Sylvia Steinbrecht Aleix (born 1977) is an Andorran artistic director and production designer of Swiss origin. She has worked with directors including Brad Anderson, Woody Allen, Isabel Coixet, Cesc Gay, Alejandro González Iñárritu, Ramón Salazar and Tom Tykwer. She is a winner of the Gaudí Award for Best Art Direction.

== Career ==
Steinbrecht was born in 1977 in Bern, Switzerland. She studied at the Cinema and Audiovisual School of Catalonia (ESCAC), part of the University of Barcelona, graduating from the second class.

In 2004, Steinbrecht was set decorator for The Machinist.

In 2008, Steinbrecht worked as set director for Woody Allen's Vicky Cristina Barcelona.

In 2013, Steinbrecht won the Best Art Direction award at the Global Nonviolent Film Festival for her work on the live action/animated adventure film Snowflake, the White Gorilla.

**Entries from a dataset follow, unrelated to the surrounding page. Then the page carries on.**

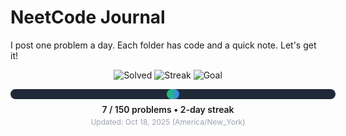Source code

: # NeetCode Journal

I post one problem a day. Each folder has code and a quick note. Let's get it!

<!-- PROGRESS_START -->
<div align="center">

  <img src="https://img.shields.io/badge/Solved-7-22c55e?style=for-the-badge" alt="Solved">
  <img src="https://img.shields.io/badge/Streak-2_days-3b82f6?style=for-the-badge" alt="Streak">
  <img src="https://img.shields.io/badge/Goal-150_problems-8b5cf6?style=for-the-badge" alt="Goal">

  <div style="margin-top:14px;background:#1f2937;border-radius:10px;width:520px;height:16px;display:inline-block;">
    <div style="background:linear-gradient(90deg,#22c55e,#3b82f6);height:16px;width:4%;border-radius:10px;"></div>
  </div>

  <div style="margin-top:8px;font-weight:600;">7 / 150 problems • 2-day streak</div>
  <div style="margin-top:4px;font-size:12px;color:#9ca3af;">Updated: Oct 18, 2025 (America/New_York)</div>

</div>
<!-- PROGRESS_END -->
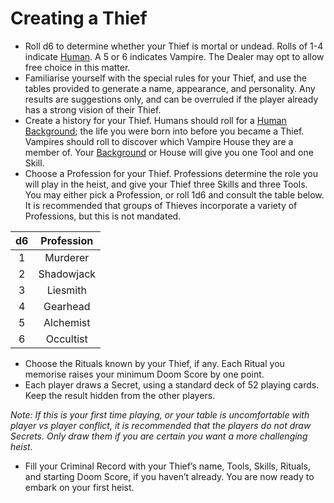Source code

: # Creating a Thief
*  Roll d6 to determine whether your Thief is mortal or undead. Rolls of 1-4 indicate [Human](https://bloodheist.github.io/#/Human). A 5 or 6 indicates Vampire. The Dealer may opt to allow free choice in this matter.
* Familiarise yourself with the special rules for your Thief, and use the tables provided to generate a name, appearance, and personality. Any results are suggestions only, and can be overruled if the player already has a strong vision of their Thief.
* Create a history for your Thief. Humans should roll for a [Human Background](https://bloodheist.github.io/#/Human?id=human-backgrounds); the life you were born into before you became a Thief. Vampires should roll to discover which Vampire House they are a member of. Your [Background](https://bloodheist.github.io/#/Human?id=human-backgrounds) or House will give you one Tool and one Skill.
* Choose a Profession for your Thief. Professions determine the role you will play in the heist, and give your Thief three Skills and three Tools. You may either pick a Profession, or roll 1d6 and consult the table below. It is recommended that groups of Thieves incorporate a variety of Professions, but this is not mandated.  

| d6  | Profession  |
|:-: |:-:|
| 1 | Murderer |        
| 2 | Shadowjack |      
| 3 | Liesmith |   
| 4 | Gearhead |
| 5 | Alchemist |
| 6 | Occultist |  
     
*  Choose the Rituals known by your Thief, if any. Each Ritual you memorise raises your minimum Doom Score by one point. 
* Each player draws a Secret, using a standard deck of 52 playing cards. Keep the result hidden from the other players.  

*Note: If this is your first time playing, or your table is uncomfortable with player vs player conflict, it is recommended that the players do not draw Secrets. Only draw them if you are certain you want a more challenging heist.*   

* Fill your Criminal Record with your Thief’s name, Tools, Skills, Rituals, and starting Doom Score, if you haven’t already. You are now ready to embark on your first heist.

In 2020, Steinbrecht won the Gaudí Award for Best Art Direction at the 12th Gaudí Awards for Elisa & Marcela'.

Steinbrechy was nominated again for the Gaudí Award for her work on Los renglones torcidos de Dios, for which she was also nominated for the Goya Award for Best Art Direction at the 37th Goya Awards.

In 2023, Steinbrecht was production designer for Creatura, which won Europa Cinemas Best European Film Prize. She was nominated at the 16th Gaudí Awards for her work on Creatura.